Los resultados llegaron cuarenta y ocho horas después.
Mateo: paternidad excluida.
Nicolás: paternidad excluida.
Leo: paternidad excluida.
Adrian permaneció sentado detrás de su escritorio durante casi una hora.
Después me llamó.
—Isabel, ven a casa.
—No.
Silencio.
—¿Lo sabías?
Miré mi café.
—Desde antes de que naciera Mateo.
Su respiración cambió.
—¿Por qué nunca me dijiste?
Aquella pregunta casi me hizo reír.
—Lo intenté.
Cinco años atrás había recibido por error una copia de sus estudios prematrimoniales. Cuando intenté hablar con él, Sofía acababa de anunciar su primer embarazo.
Adrian ni siquiera quiso escucharme.
—No conviertas mi felicidad en otra de tus escenas —me dijo entonces.
Así que guardé el informe.
Después llegaron las humillaciones.
Su madre me llamó inútil.
Adrian permitió que Sofía entrara en nuestra casa con el primer bebé.
Luego con el segundo.
Después con el tercero.
Cada vez que yo intentaba hablar de nuestro matrimonio, respondía:
—Ella me dio lo que tú nunca pudiste.
Hasta que dejé de intentar salvarlo.
—¿Por qué no te divorciaste? —preguntó ahora.
—Porque estaba esperando que terminara la auditoría de las empresas que construimos juntos.
Adrian quedó callado.
Aquello sí lo entendió.
Durante nuestro matrimonio, gran parte de la expansión del grupo había utilizado capital procedente de mi familia y activos administrados conjuntamente.

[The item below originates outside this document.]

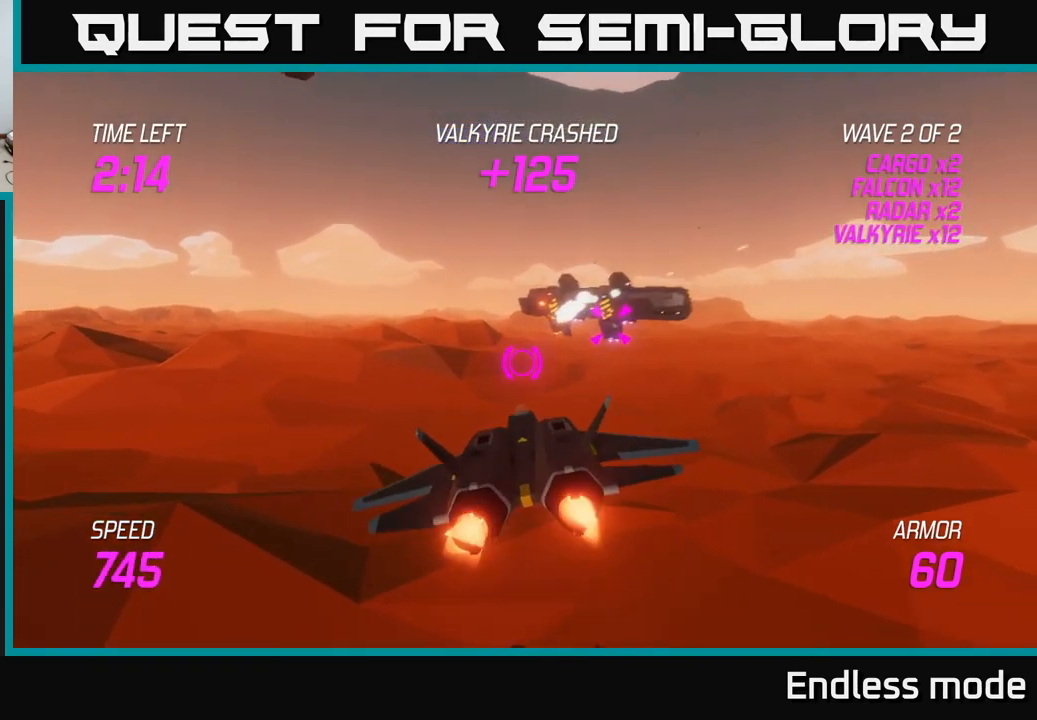
{"buttons": ["L2"], "left_stick": "left", "right_stick": "center", "events": [[67, "L2", "down"], [150, "left_stick", "left"], [267, "L2", "up"], [333, "L2", "down"]]}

Esa misma tarde recibió los documentos de divorcio.
Pero su peor golpe todavía faltaba.
Sofía llegó a casa y encontró las tres pruebas sobre la mesa.
Primero negó todo.
Luego lloró.
Finalmente confesó.
Los tres niños tenían el mismo padre.
Un antiguo novio con quien nunca había dejado realmente de verse.
Adrian la miró como si no reconociera a la mujer por la que había destruido cinco años de matrimonio.
—¿Por qué?
Sofía respondió:
—Porque necesitabas herederos y querías creer que eran tuyos.

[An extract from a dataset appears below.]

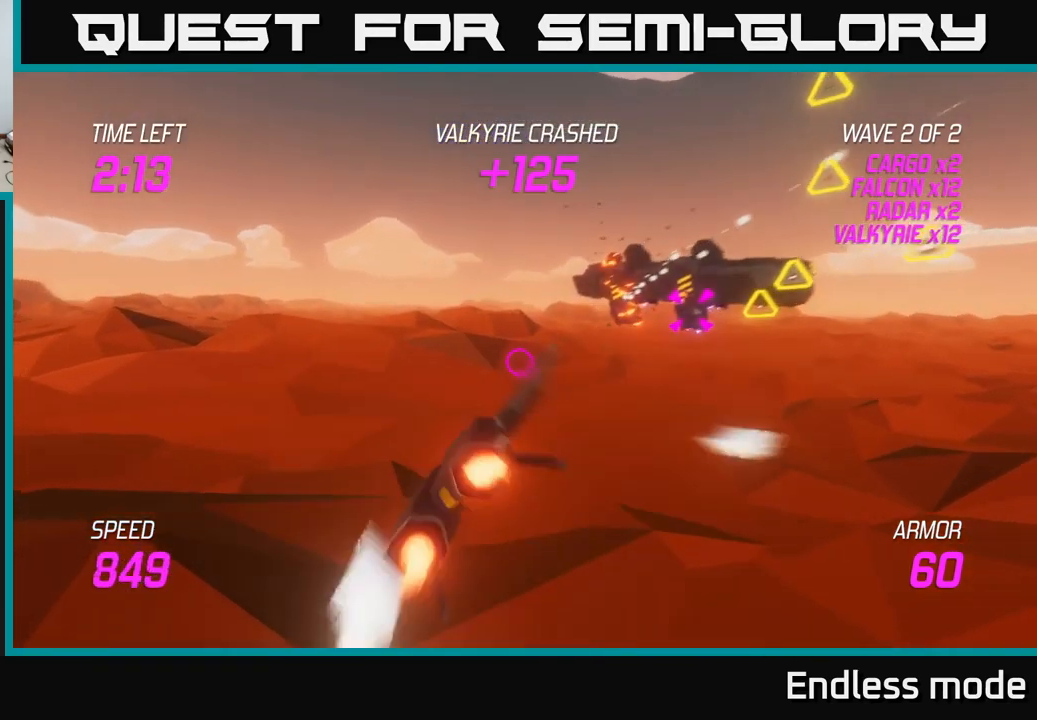
{"buttons": [], "left_stick": "right", "right_stick": "center", "events": [[133, "left_stick", "right"], [317, "L2", "up"]]}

Esa frase terminó de romperlo.
Meses después, nuestro divorcio quedó cerrado.
No intenté quitarle todo.
Solo recuperé lo que legalmente me correspondía y desaparecí de aquella familia.

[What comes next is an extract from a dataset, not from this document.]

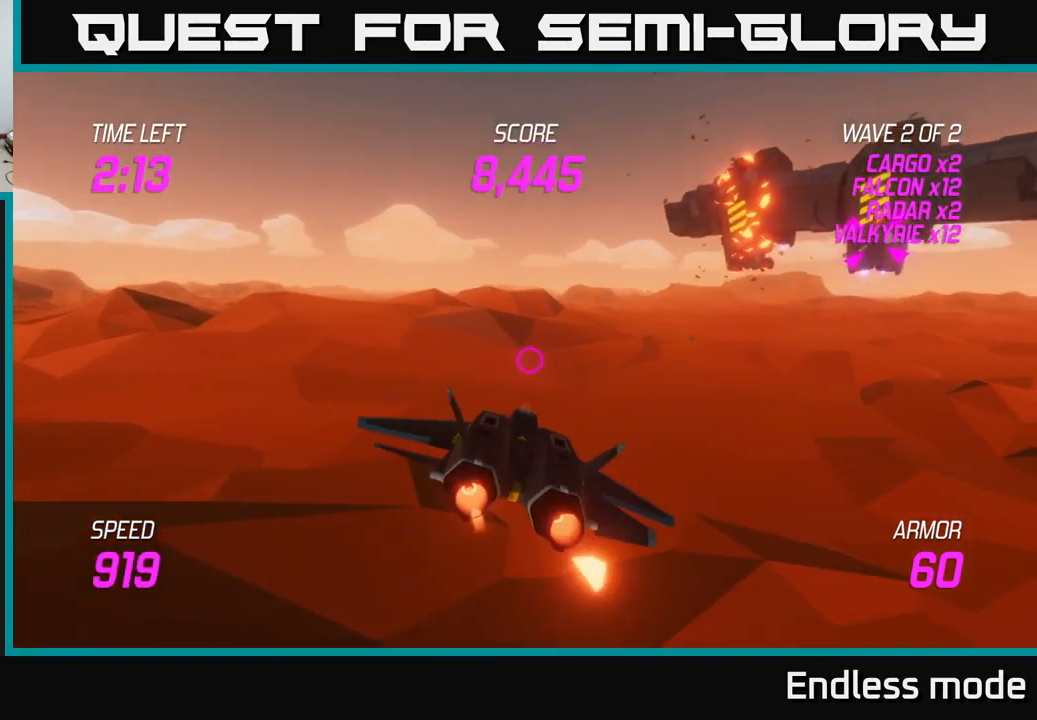
{"buttons": [], "left_stick": "up-right", "right_stick": "center", "events": [[217, "left_stick", "up-right"]]}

La última vez que vi a Adrian fue al salir de una reunión con los abogados.
Me detuvo en el pasillo.
—¿Alguna vez pensaste en perdonarme?
Lo miré.
—Durante años.
Sus ojos se iluminaron apenas.

Entonces terminé:
—Ese fue precisamente mi error.
Me marché.
Adrian había creído que mi silencio significaba debilidad.
Nunca comprendió que algunas mujeres dejan de discutir mucho antes de marcharse.
Yo no había esperado cinco años para vengarme.
Había esperado hasta estar preparada para irme sin necesitar volver jamás.